You are viewing a plain text version of this content. The canonical link for it is here.

Posted to user@beam.apache.org by Claire McGinty <cl...@gmail.com> on 2022/05/03 17:38:12 UTC

SplittableDoFn-based source doesn't efficiently scale up in Dataflow

Hi Beam users,

I'm looking for input on one of our IOs that we recently migrated
<https://github.com/spotify/scio/pull/4260> to SplittableDoFn. When running
in Dataflow we saw performance gains in every aspect (VCPU hours, total
memory time) except for total elapsed time: the SplittableDoFn
implementation took 1.5x as many minutes as it did previously for about
~900GB of Parquet files.

It seems like the issue is that it isn't scaling up as much as the old
BoundedSource version. I ran the SplittableDoFn implementation a couple
times to be sure, but reliably, it only scaled up to 30%-50% the max number
of workers as it used to. Both implementations of this IO have the same
base level of "splittability" (Parquet row groups) so I'm not sure what the
issue could be.

I saw in an older user@ thread, using Dataflow Runner V2 was suggested as a
mitigation.
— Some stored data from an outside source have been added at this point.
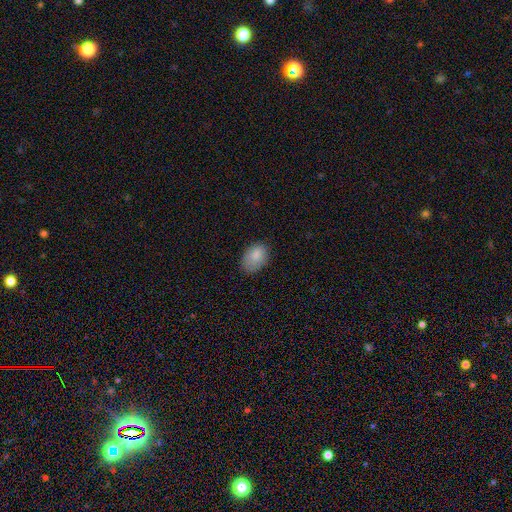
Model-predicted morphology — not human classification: Smooth or featured?
  - smooth: 85% *
  - star or artifact: 8%
  - featured or disk: 7%
How rounded?
  - in between: 85% *
  - round: 14%
  - cigar-shaped: 1%
Merging?
  - none: 73% *
  - minor disturbance: 21%
  - major disturbance: 5%
  - merger: 1%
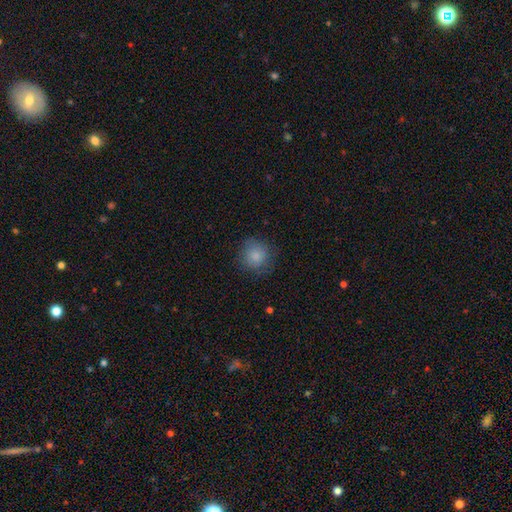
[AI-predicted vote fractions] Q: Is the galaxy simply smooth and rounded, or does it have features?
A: smooth — 85%.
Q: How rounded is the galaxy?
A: round — 91%.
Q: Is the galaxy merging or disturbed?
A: none — 79%.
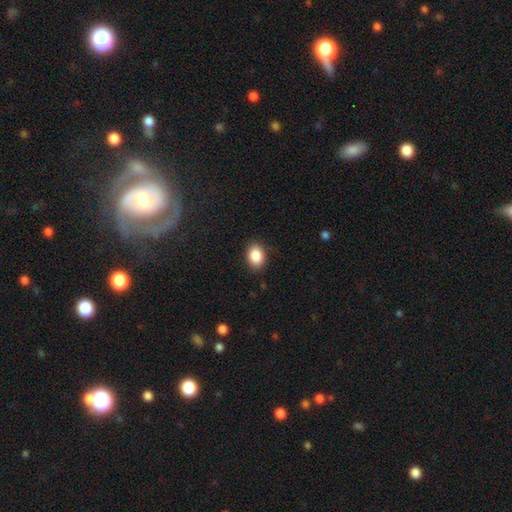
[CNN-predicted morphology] smooth_or_featured: smooth (p=0.88) [alt: star or artifact p=0.08]
how_rounded: in between (p=0.75) [alt: round p=0.24]
merging: none (p=0.87) [alt: minor disturbance p=0.09]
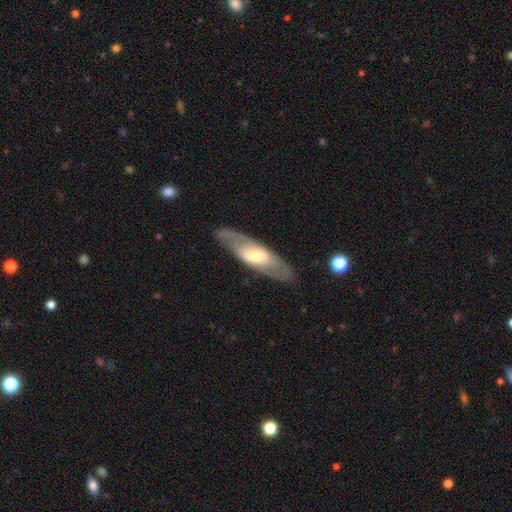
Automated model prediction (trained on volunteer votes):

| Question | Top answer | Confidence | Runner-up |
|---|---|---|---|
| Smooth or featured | featured or disk | 62% | smooth (33%) |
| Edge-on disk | no | 70% | yes (30%) |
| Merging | none | 80% | minor disturbance (13%) |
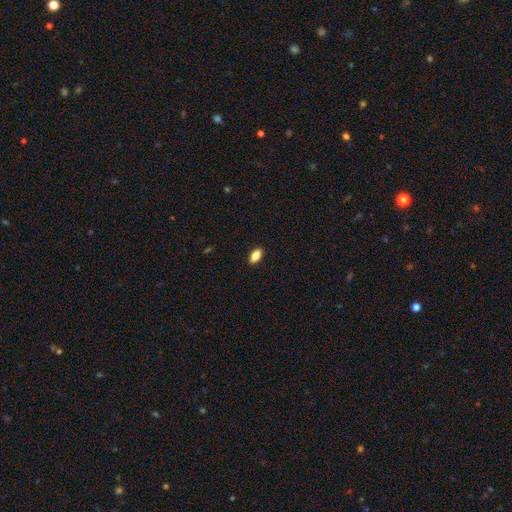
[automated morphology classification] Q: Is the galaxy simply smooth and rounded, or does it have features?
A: smooth — 85%.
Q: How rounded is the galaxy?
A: in between — 90%.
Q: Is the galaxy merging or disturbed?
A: none — 89%.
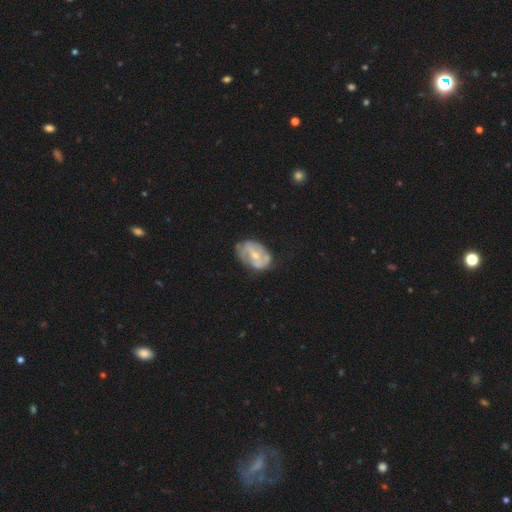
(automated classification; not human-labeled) Smooth or featured? Predicted: featured or disk (p=0.67). Edge-on disk? Predicted: no (p=0.96). Bar? Predicted: weak (p=0.41). Spiral arms? Predicted: yes (p=0.63). Bulge size? Predicted: small (p=0.48). Merging? Predicted: none (p=0.58).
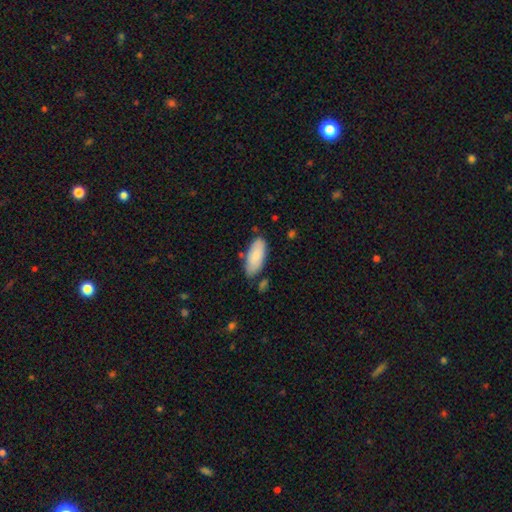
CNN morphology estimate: Q: Smooth or featured?
A: smooth (83%); runner-up: featured or disk (11%)
Q: How rounded?
A: in between (88%); runner-up: cigar-shaped (11%)
Q: Merging?
A: none (73%); runner-up: minor disturbance (19%)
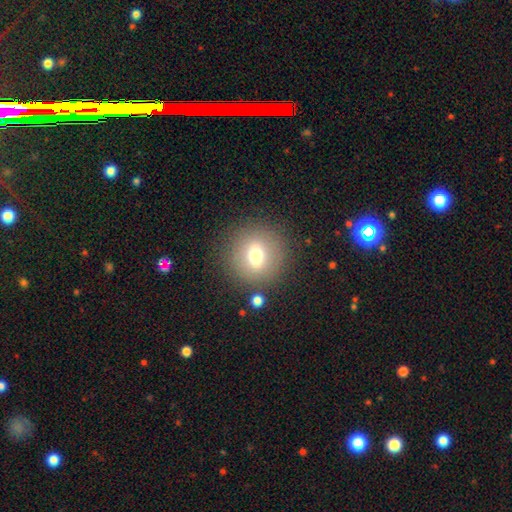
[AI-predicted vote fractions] A smooth galaxy with no disk features (71%) that is round (92%). Merging: none (85%).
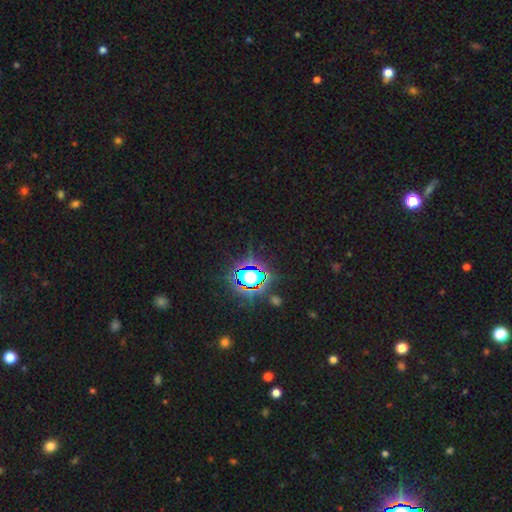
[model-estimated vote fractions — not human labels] Smooth or featured: star or artifact — 83% (smooth — 11%)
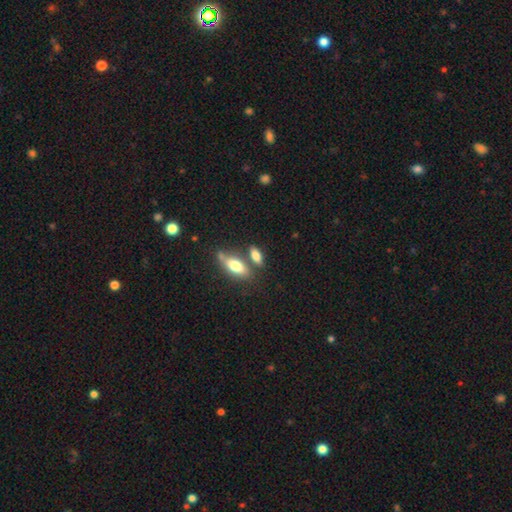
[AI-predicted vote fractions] This is likely a smooth galaxy (77%). How rounded: likely in between (77%). Merging: possibly none (54%).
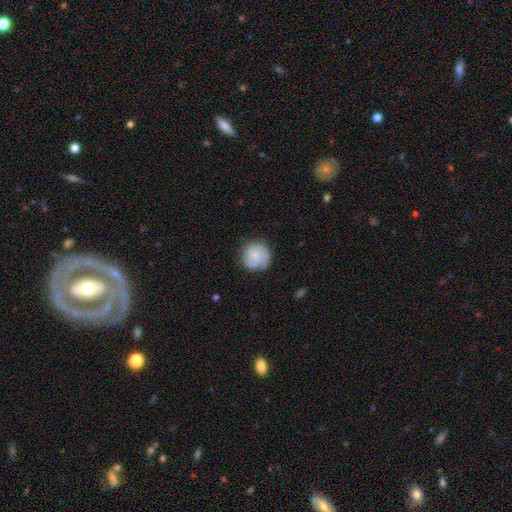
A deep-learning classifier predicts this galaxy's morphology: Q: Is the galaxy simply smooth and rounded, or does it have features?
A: smooth — 60%.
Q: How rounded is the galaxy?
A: round — 90%.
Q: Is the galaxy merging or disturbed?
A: none — 71%.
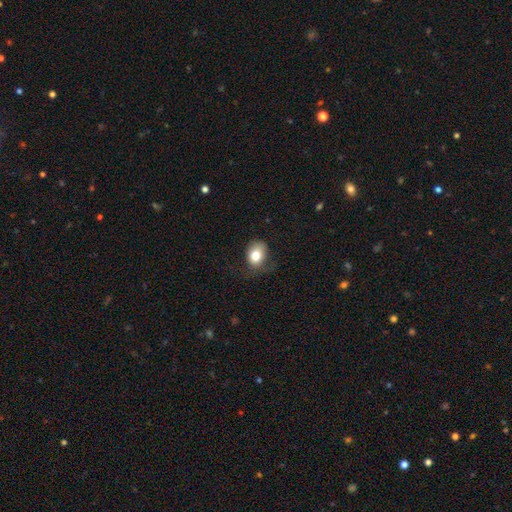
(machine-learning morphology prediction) Smooth or featured: smooth — 79% (featured or disk — 12%)
How rounded: in between — 57% (round — 42%)
Merging: none — 52% (minor disturbance — 30%)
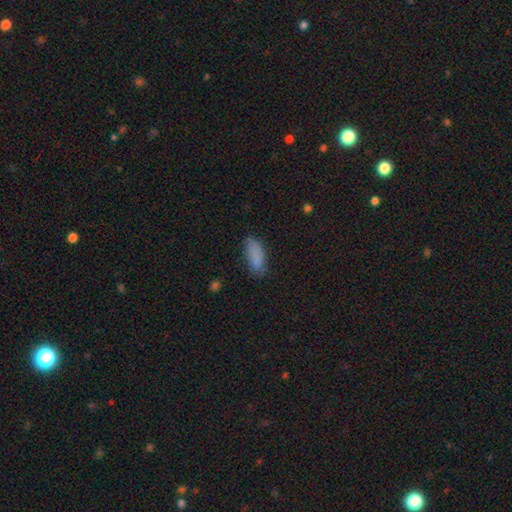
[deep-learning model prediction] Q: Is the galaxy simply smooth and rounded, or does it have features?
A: smooth — 84%.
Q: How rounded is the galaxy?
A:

I did re-try my job using Dataflow Prime and saw significant
improvement; but we're not able to migrate our entire fleet to V2 at this
time.

Is there any workaround for Dataflow Runner V1 to improve the scale-up for
SplittableDoFn sources?

Thanks!
Claire

Re: SplittableDoFn-based source doesn't efficiently scale up in Dataflow

Posted by Claire McGinty <cl...@gmail.com>.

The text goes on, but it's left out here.